### [Passage to read]
Out on the court: Progress for LGBTQ student-athetes comes in fits and starts

Out on the court: Progress for LGBTQ student-athetes comes in fits and starts

It was April 2005 and Emily Neimann should have been on top of the world. The sophomore forward had just sparked the Baylor Bears to an NCAA championship win and earned a spot on the All-Final-Four team. And she was in love.

But her kind of love was not and is not welcome on the Baylor campus. Since third grade Neimann had known that she was gay. But for even longer she had heard from those around her that homosexuality was a sin, and so she had come to regard something so essential as her sexuality as a spiritual challenge.

“I was so afraid that God was going to punish me for that thorn in my flesh,” she reflected. “I really took a lot of pride in that a huge part of my identity, spiritually, was that I was not going to act on that temptation, and this was something that was testing me.”

Over time, the Houston area native and product of Christian education since elementary school said she had come to accept “the homophobic environment we were raised in, accepted that ideology. It wasn’t until right after I turned 20 when I started to get exposure to people who didn’t think gay people were awful.”

Internalized self-doubt mixed with “the information I had, and the exposure I’d been given, and the language that people used” made Neimann feel wholly unwelcome during her two years in Waco, and she left Baylor after that championship season.

Neimann briefly considered continuing her playing career at UC-Santa Barbara, but ultimately decided to leave basketball behind and finish her degree at Smith College. Now 26, she works for the Office of Student Affairs at the University of Massachusetts at Amherst.

There she got a chance to see history made as Minuteman senior Derrick Gordon played this past season as the first openly gay men’s Division I athlete.

The senior guard saw much more support from the UMass community than Neimann did at Baylor. UMass coach Derek Kellogg and Gordon’s teammates all supported him openly, and the school’s chancellor and athletic director both issued public statements of encouragement for Gordon.

UMass journalism graduate Matt Vautour has covered Minuteman athletics for the Hampshire Daily Gazette since 2006. As the season began, he worried that opposing fans would taunt Gordon with anti-gay slurs.

“People can be nasty and not all that creative,” Vautour said. But throughout the season, the only taunts Gordon heard were about “his hair and his missing layups.”

As the season wore on Vautour said he would “see an occasional rainbow flag in the crowd, and you’d see people come up to him from time to time and deliver a positive message.”

“To see thousands of people get behind Derrick Gordon — get behind the call for not only acceptance, but embracing gay people” was encouraging, said Vautour.

Gordon announced after this past season that he would be leaving UMass for his final season of eligibility but told ESPN that his decision had “absolutely nothing to do with my sexuality. In fact, everyone could not have been more supportive.”

Although he found some personal fulfillment after coming out, Gordon struggled on the court, shooting a career-low 40 percent from the field. The Minutemen floundered late in the season, losing six of their last seven games and missing the postseason for the first time in four years.

While public support for gay rights has increased in the past ten years, the homophobic attitudes and policies that govern college athletics are still in place. LGBTQIA+ activists point to Gordon and Jason Collins as indicators of progress, but a number of conservative faith-based institutions are pushing back.

Dominance and Distress

For Neimann and another prominent gay Lady Bear, Brittney Griner, the blessings were similarly mixed, but their experience was the opposite of Gordon’s. The two Baylor women were smashing successes on the court but struggled to live comfortably and happily off it.

### [Questions to answer]
a. In the article on LGBTQ student-athletes, where does Emily Neimann work now?
b. Repeat word for word the portion of the article on LGBTQ student-athletes between "There she got" and "Division I athlete.", inclusive.
The lines after this point aren't needed.

(Saved data entries)
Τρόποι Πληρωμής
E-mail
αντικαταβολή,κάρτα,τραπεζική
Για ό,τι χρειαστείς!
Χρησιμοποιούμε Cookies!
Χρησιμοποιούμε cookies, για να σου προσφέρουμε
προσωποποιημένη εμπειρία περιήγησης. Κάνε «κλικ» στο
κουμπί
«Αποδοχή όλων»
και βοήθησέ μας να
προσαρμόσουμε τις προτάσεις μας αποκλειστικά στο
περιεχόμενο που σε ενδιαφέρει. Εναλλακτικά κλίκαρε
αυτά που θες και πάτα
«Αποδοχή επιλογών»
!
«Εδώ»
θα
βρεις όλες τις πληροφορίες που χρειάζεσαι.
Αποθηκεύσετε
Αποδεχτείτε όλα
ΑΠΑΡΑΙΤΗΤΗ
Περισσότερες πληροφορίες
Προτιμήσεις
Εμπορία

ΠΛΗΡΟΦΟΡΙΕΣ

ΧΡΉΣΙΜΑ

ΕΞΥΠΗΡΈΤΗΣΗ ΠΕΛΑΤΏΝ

...

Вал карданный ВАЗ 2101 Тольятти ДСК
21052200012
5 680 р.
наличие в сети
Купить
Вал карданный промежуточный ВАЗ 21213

### [Solutions to the exercise]
a. She works for the Office of Student Affairs at the University of Massachusetts at Amherst.

b.
There she got a chance to see history made as Minuteman senior Derrick Gordon played this past season as the first openly gay men’s Division I athlete.